Union Leader counters that it does not seek a derivative use as it is not hoping to use the information to obtain additional material from an outside source; rather, it asserts that "[t]he names of the annuitants are the necessary pieces of information missing in order for the public to have effective, meaningful access to information about the activities of NHRS." At the hearing before the trial court, Union Leader's attorney explained:
It appears, then, that Union Leader seeks to use the information to uncover potential governmental error or corruption. We cannot say that there is no public interest in such a use. See Prof'l Firefighters, 159 N.H. at 709, 992 A.2d 582 ("Public scrutiny can expose corruption, incompetence, inefficiency, prejudice and favoritism.").
As noted above, NHRS also argues that retirement annuities are "fundamentally different from salaries which may be affected by the action of a local governing body. Rather, the amount of a retirement benefit is a formulaic calculation based on two variables, a member's average final compensation and a member's creditable service." In its pleadings below, NHRS used this distinction to argue that because NHRS could not alter the formula, the information sought by Union Leader reveals nothing about the operations of NHRS. Even assuming NHRS has no discretion to alter the calculation of benefits, that is not dispositive of the public's interest in knowing the amount thereof.

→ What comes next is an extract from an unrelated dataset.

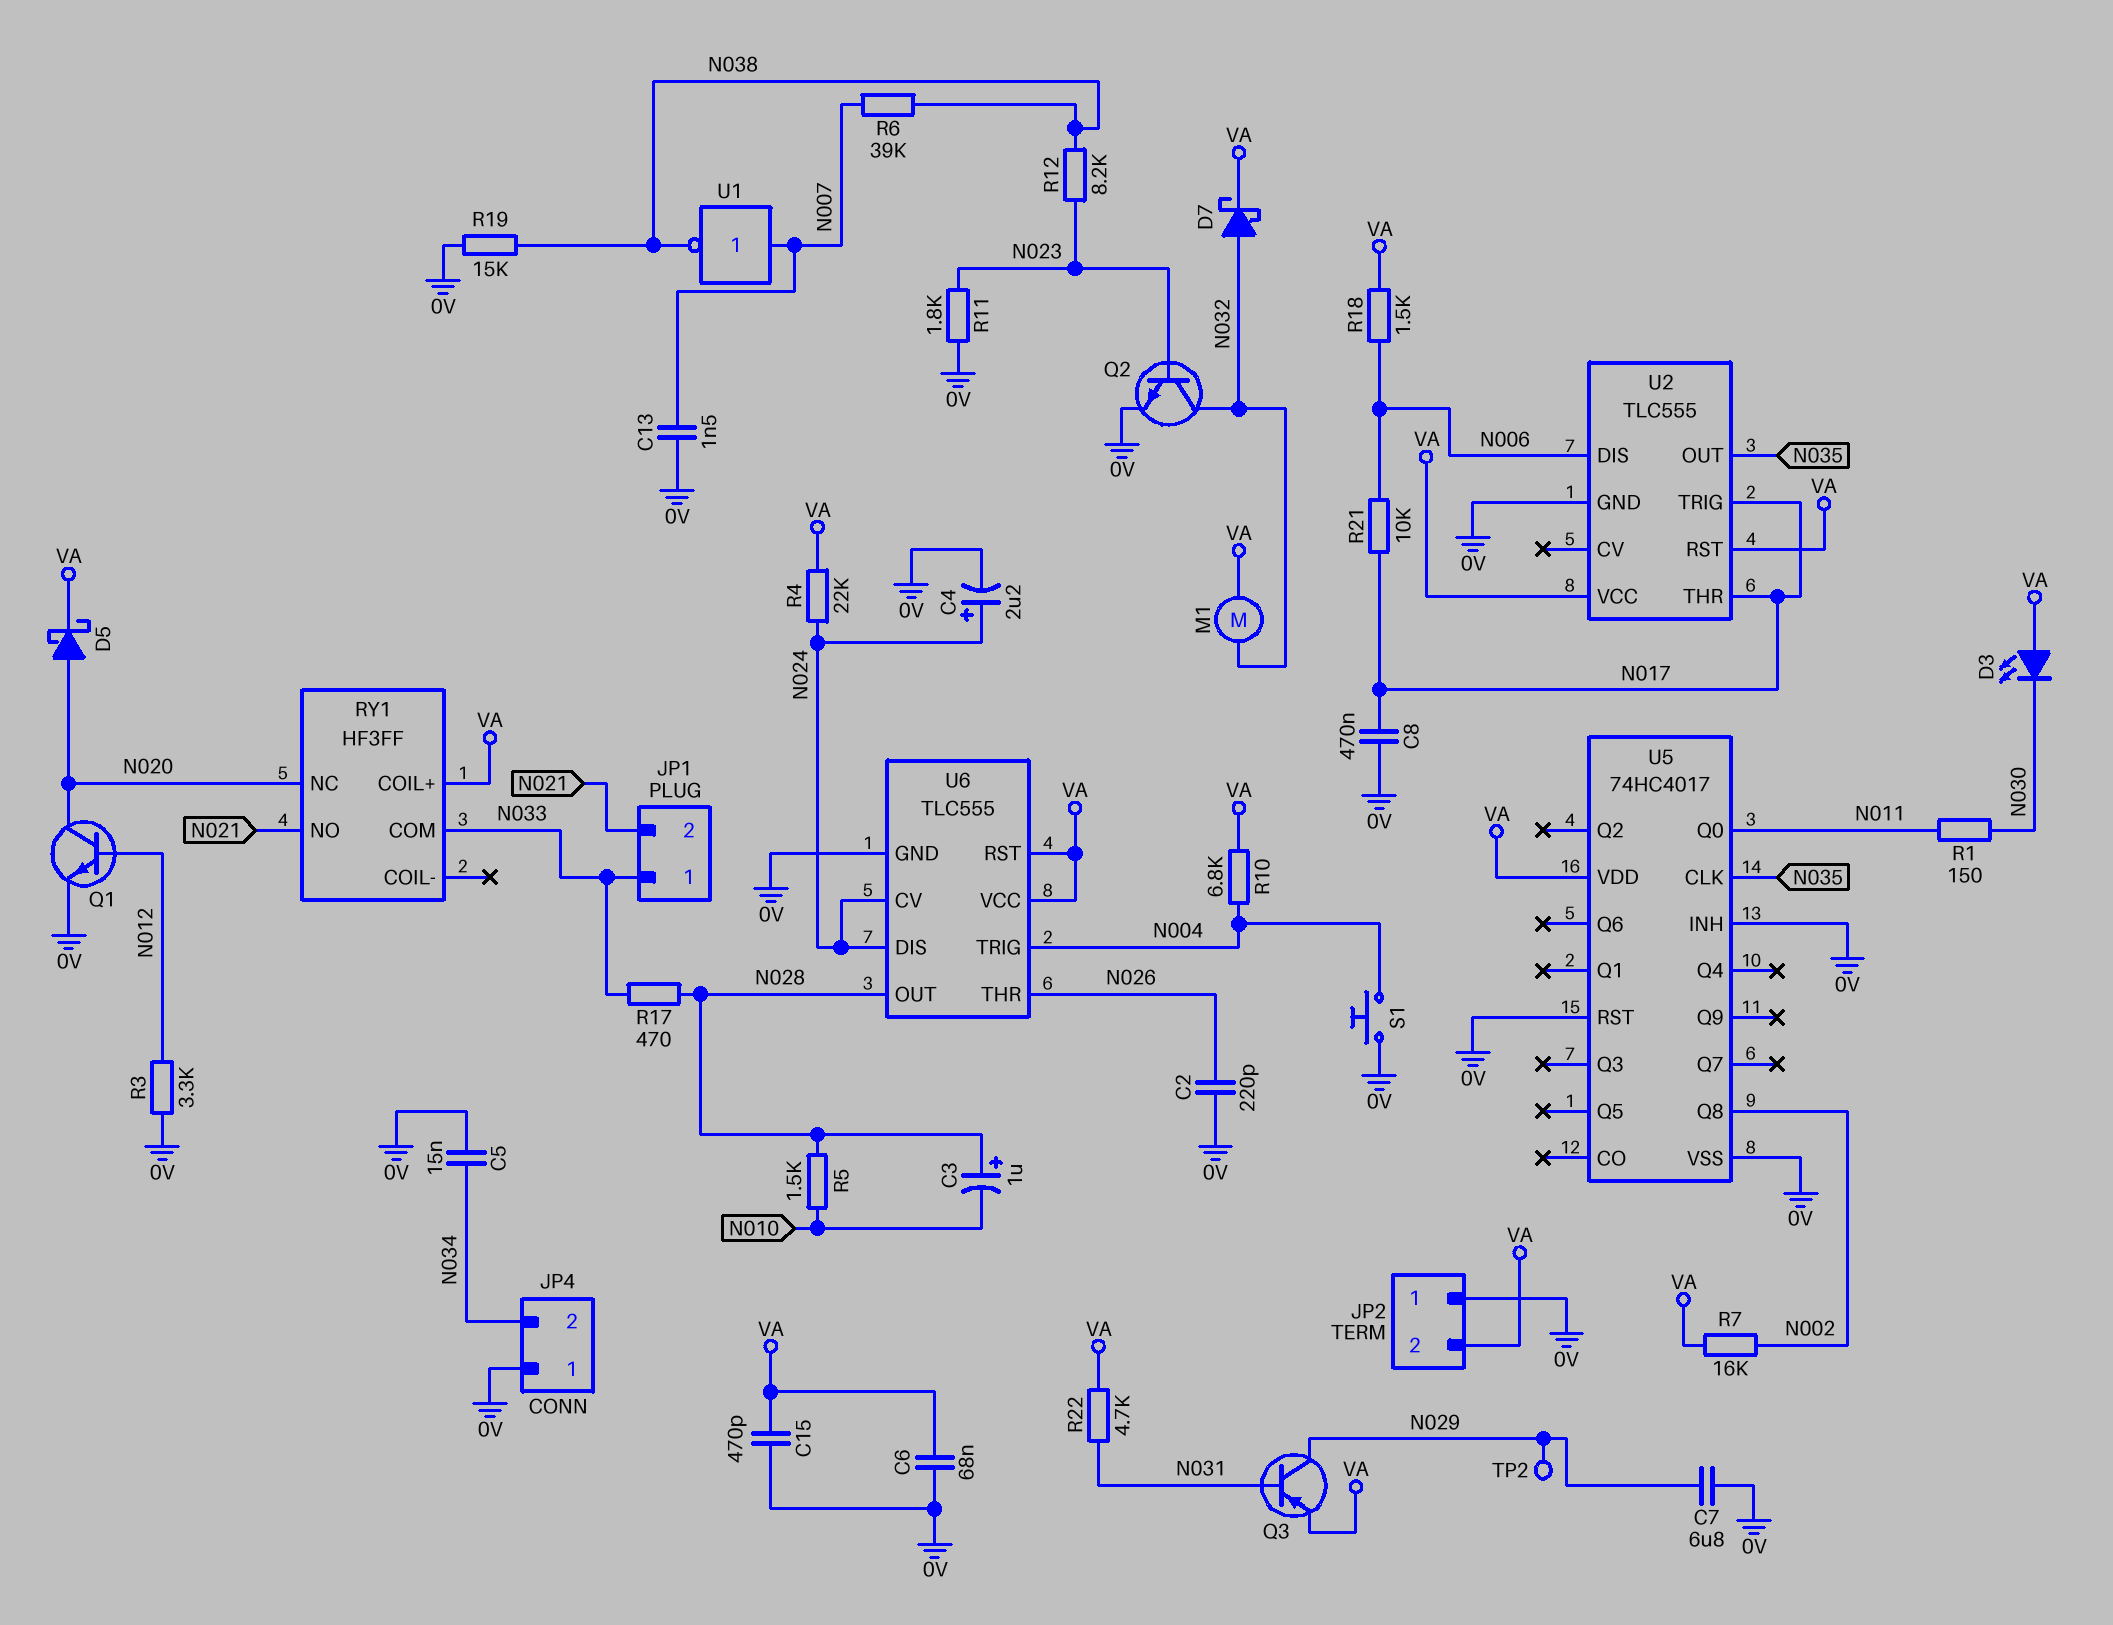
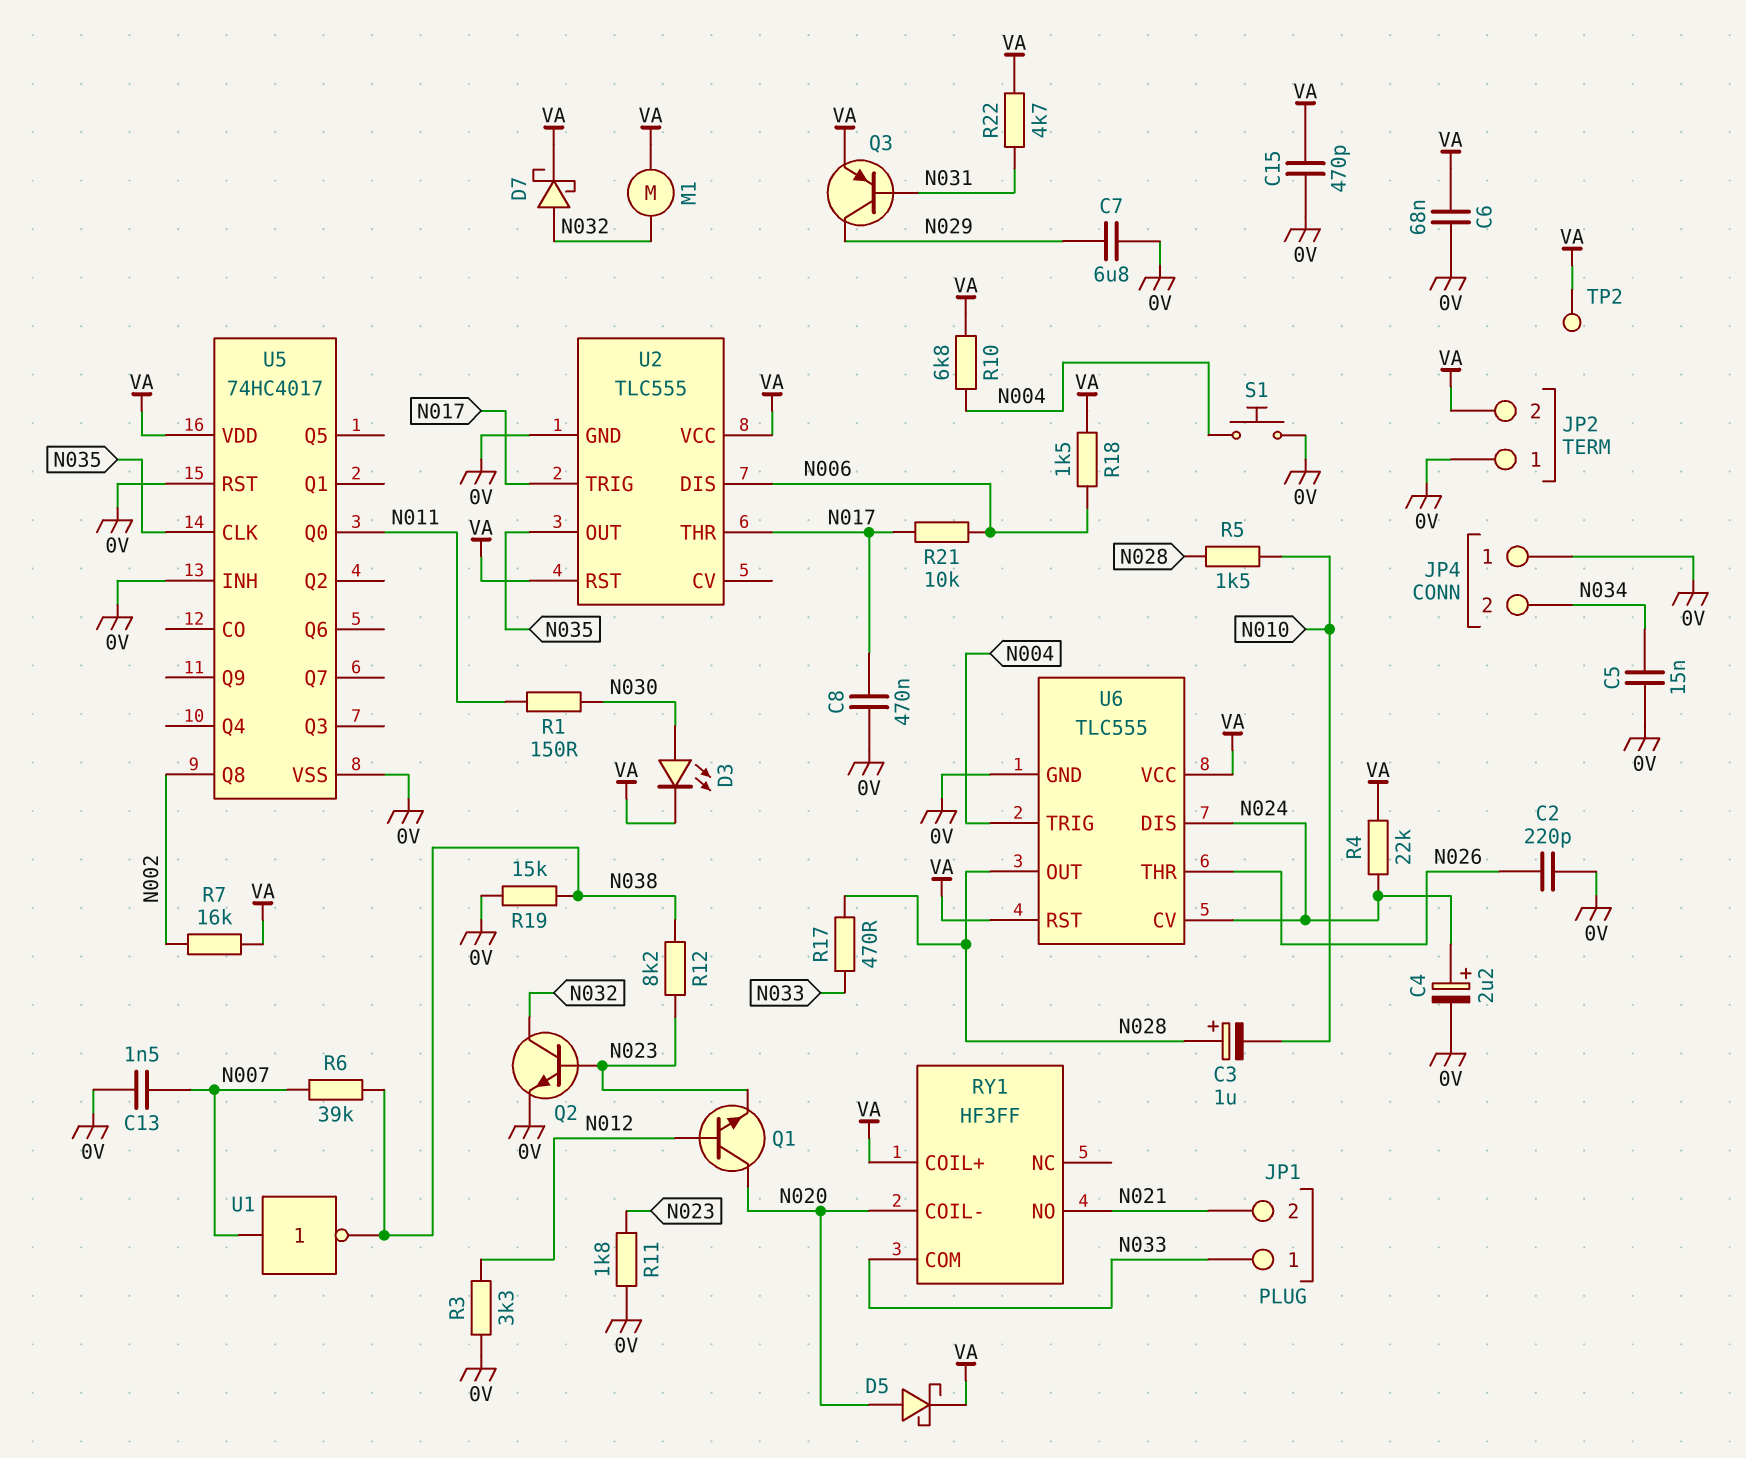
D3: LED (A VA, K N030) -> LED (A N030, K VA)
Q1: NPN (B N012, C N020, E 0V) -> NPN (B N012, C N020, E N023)
RY1 pin COIL-: none -> N020
RY1 pin NC: N020 -> none
TP2: test point (N029) -> test point (VA)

Public employers contribute to the fund used to pay annuities. See RSA 100-A:16, II (regarding the State annuity accumulation fund). "[K]nowing how a public body is spending taxpayer money in conducting public business is essential to the transparency of government, the very purpose underlying the Right-to-Know Law." Prof'l Firefighters, 159 N.H. at 709, 992 A.2d 582.
Our final task is to "balance the public interest in disclosure against the government interest in nondisclosure and the individual's privacy interest in nondisclosure." Lamy, 152 N.H. at 109, 872 A.2d 1006. We bear in mind that "[t]he party resisting disclosure bears a heavy burden to shift the balance toward nondisclosure." N.H. Housing Fin. Auth., 142 N.H. at 554, 705 A.2d 725 (quotation omitted). We have determined that retirees have a privacy interest in their names and benefit amounts, but that interest is comparable to public employees' privacy interest in their names and salaries. The public has an interest both in knowing how public funds are spent and in uncovering corruption and error in the administration of NHRS. In light of these conclusions, our prior decisions compel the result: Having held that a privacy interest on par with that at issue here was outweighed by the public interest in knowing "where and how their tax dollars are spent," we similarly conclude that the disclosure of the information sought here would not constitute an invasion of privacy under RSA 91-A:5, IV. Mans, 112 N.H. at 163, 164, 290 A.2d 866; see Prof'l Firefighters, 159 N.H. at 710, 992 A.2d 582.
Finally, Union Leader seeks reversal of the trial court's denial of its attorney's fees and costs. NHRS counters that Union Leader waived that claim by failing to file a cross-appeal. We agree and will not consider the request. See Appeal of Campaign for Ratepayers' Rights, 162 N.H. 245, 249, 27 A.3d 726 (2011).
Affirmed.
DALIANIS, C.J., and DUGGAN, CONBOY and LYNN, JJ., concurred.